** Input data follows **

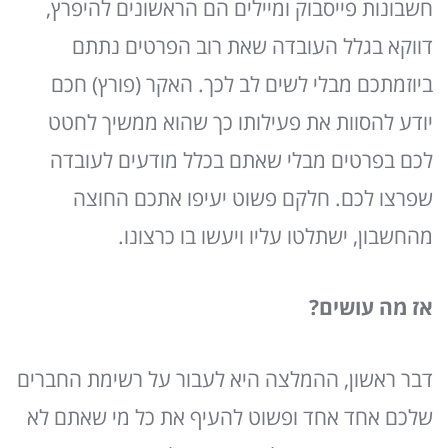
חשבונות פייסבוק ומיילים הם הראשונים להיפרץ,
דווקא בגלל העובדה שאת רוב הפרטים נתתם
ביוזמתכם מבלי לשים לב לכך. האקר (פורץ) חכם
יודע להסוות את פעילותו כך שהוא ממשיך לחטט
לכם בפרטים מבלי שאתם בכלל מודעים לעובדה
שפרצו לכם. חלקם פשוט יעיפו אתכם החוצה
מהחשבון, ישתלטו עליו ויעשו בו כרצונו.
אז מה עושים?
דבר ראשון, ההמלצה היא לעבור על רשימת החברים
שלכם אחד אחד ופשוט להעיף את כל מי שאתם לא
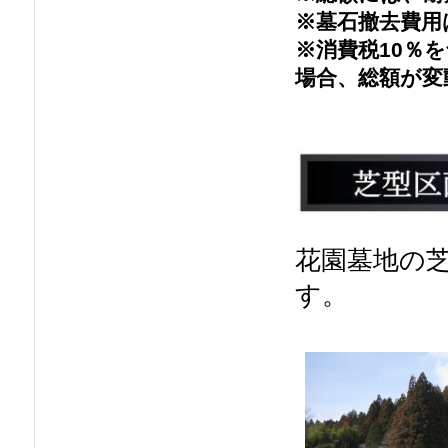
※墓石撤去費用
※消費税10％
場合、総額が変
花園墓地の
す。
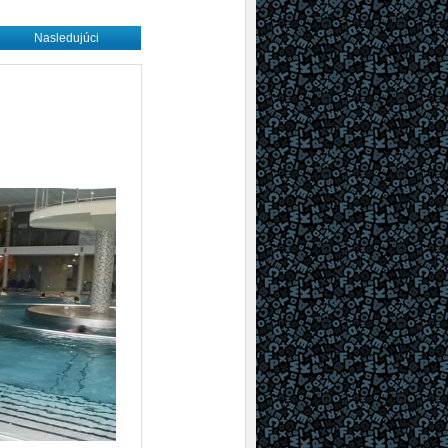
Nasledujúci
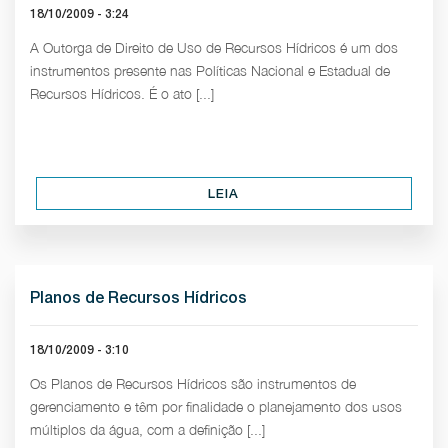
18/10/2009 - 3:24
A Outorga de Direito de Uso de Recursos Hídricos é um dos
instrumentos presente nas Políticas Nacional e Estadual de
Recursos Hídricos. É o ato [...]
LEIA
Planos de Recursos Hídricos
18/10/2009 - 3:10
Os Planos de Recursos Hídricos são instrumentos de
gerenciamento e têm por finalidade o planejamento dos usos
múltiplos da água, com a definição [...]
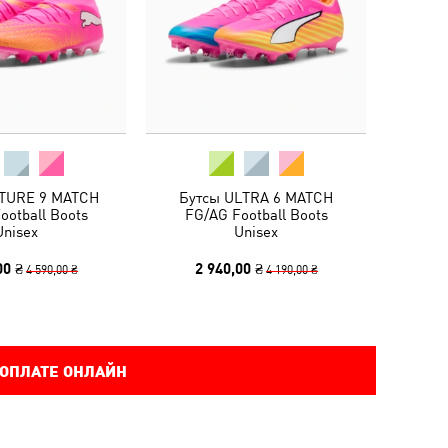
TURE 9 MATCH
Бутсы ULTRA 6 MATCH
ootball Boots
FG/AG Football Boots
Unisex
Unisex
00 ₴
2 940,00 ₴
4 590,00 ₴
4 190,00 ₴
 ОПЛАТЕ ОНЛАЙН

** End of Input data **

**About this task**
Copy the listing verbatim, from the line with "TURE 9 MATCH" up to and including its last line.

**Answer area**
TURE 9 MATCH
Бутсы ULTRA 6 MATCH
ootball Boots
FG/AG Football Boots
Unisex
Unisex
00 ₴
2 940,00 ₴
4 590,00 ₴
4 190,00 ₴
 ОПЛАТЕ ОНЛАЙН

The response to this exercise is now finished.